Hello! :slight_smile: I have two URLs, one which does render a Twitter card and one which does not. I don’t believe there is anything different between the two; they both have the required twitter card markup in the (twitter:card, twitter:site, twitter:title) as well as twitter:description, twitter:image and twitter:creator

The image size on both URLs is < 2 MB.

For the broken URL I do see the warning “WARN: Not whitelisted” when checking with the Twitter card validator but I understand this is misleading (Not Whitelisted, unable to render, or no image: READ THIS FIRST).

Requesting curl -A Twitterbot $URL I can see what I believe to be the correct markup in the section for both pages.

Please help? :slight_smile:


#2

Hmm. I just tried requesting both URLs using curl -A Twitterbot, and received an HTTP 416 and “Pardon Our Interruption” page indicating that either your CDN or the site itself thinks I’m a bot (which, of course, in this case, I am) - so I do not see the Twitter Cards markup in the page header. Twitterbot expects an HTTP 200 and for the tags to be in the page it receives. I don’t know if there’s some explicit rule in place blocking access? It’s possible you don’t see the same thing from within the corporate network, I guess?


#3

Hmm, this is interesting. I do not see this at all from inside our network. I shall try from outside the network and update :slight_smile:

Why do you suppose that one URL worked (specifically, https://www.skyscanner.net/news/14-worlds-most-amazing-abandoned-airports) but the other didn’t despite you receiving the same unexpected HTTP 416 response for both?


#4

So I just checked again, and this doesn’t seem to be related to the user-agent string - it just doesn’t like responding to curl (and our internal crawler is doing basically the same thing and getting the same response). If it helps, the page returned contains references to cdn.distilnetworks.com which I assume is a CDN which fronts your site, and contains a form to fill in to get whitelisted.

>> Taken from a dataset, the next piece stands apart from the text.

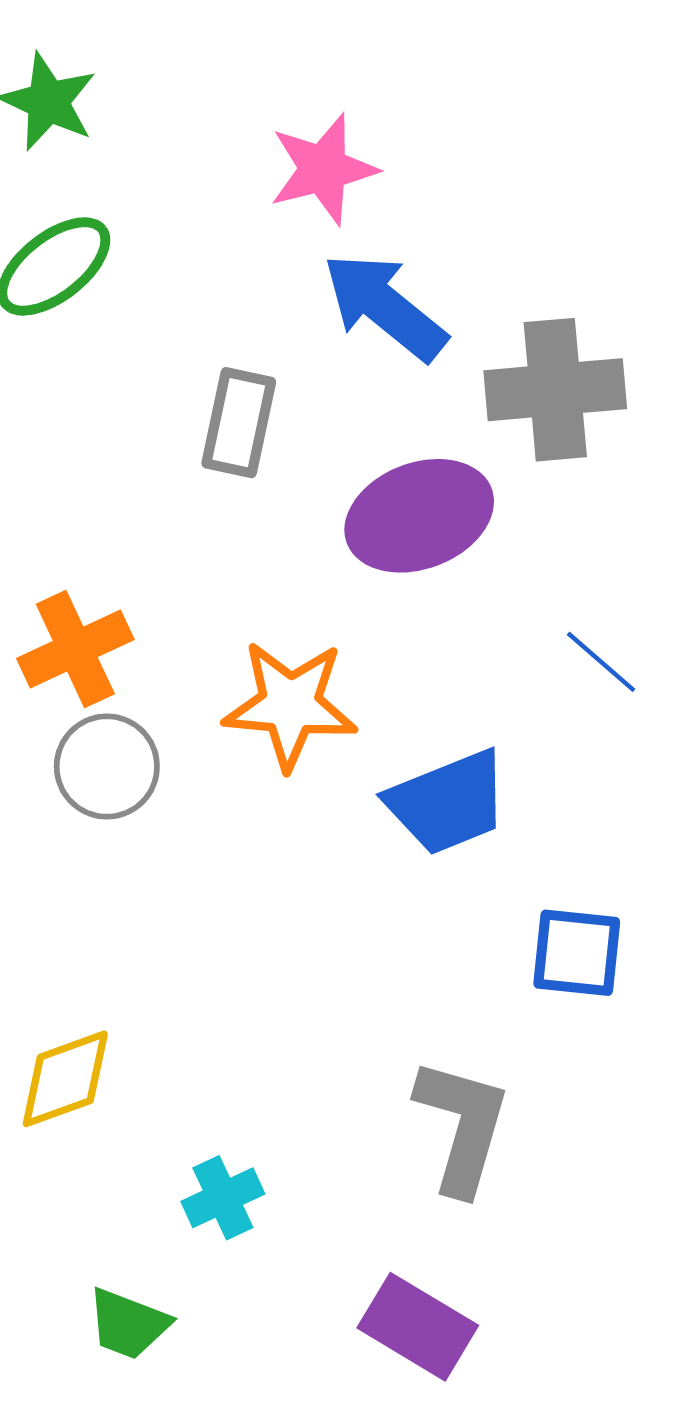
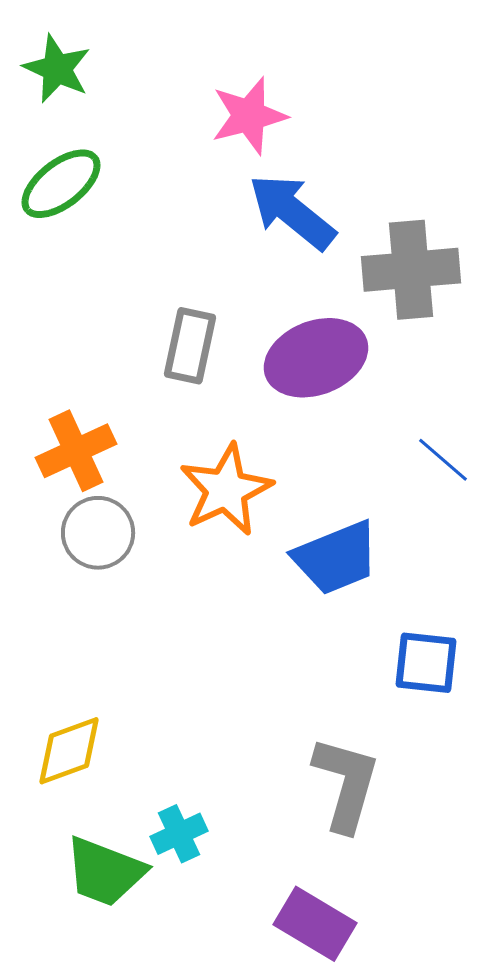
gray rectangle: (239, 423) -> (190, 346), moved
orange star: (290, 705) -> (226, 490), turned -30
green trapezoid: (128, 1324) -> (105, 872), moved, size x1.4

My hypothesis is that the working URL was cached at some point in the past week, potentially before this anti-robot measure (or whatever is now in place) was working?

You may also want to check that Twitter’s IP ranges are not blacklisted somehow. We recently changed these - see Update to Twitter outbound IP configuration (may affect Cards)


#5

Yeah, on further inspection I have a bit of a working theory that agrees with your suggestion. I suspect that the “good” URL has been requested at some point previously and been cached therefore the response is being served from our CDN. In the case of the “bad” URL it hasn’t been cached and the page has been rendered from scratch. We do have an anti-scraping/crawling layer that seems to be misbehaving here. I’ve been able to reproduce the problem, at least.


#6

OK thanks - and understandable to have some protections in place! Hope you can figure out a way to let the right things happen here :slight_smile:


#7

This topic was automatically closed 14 days after the last reply. New replies are no longer allowed.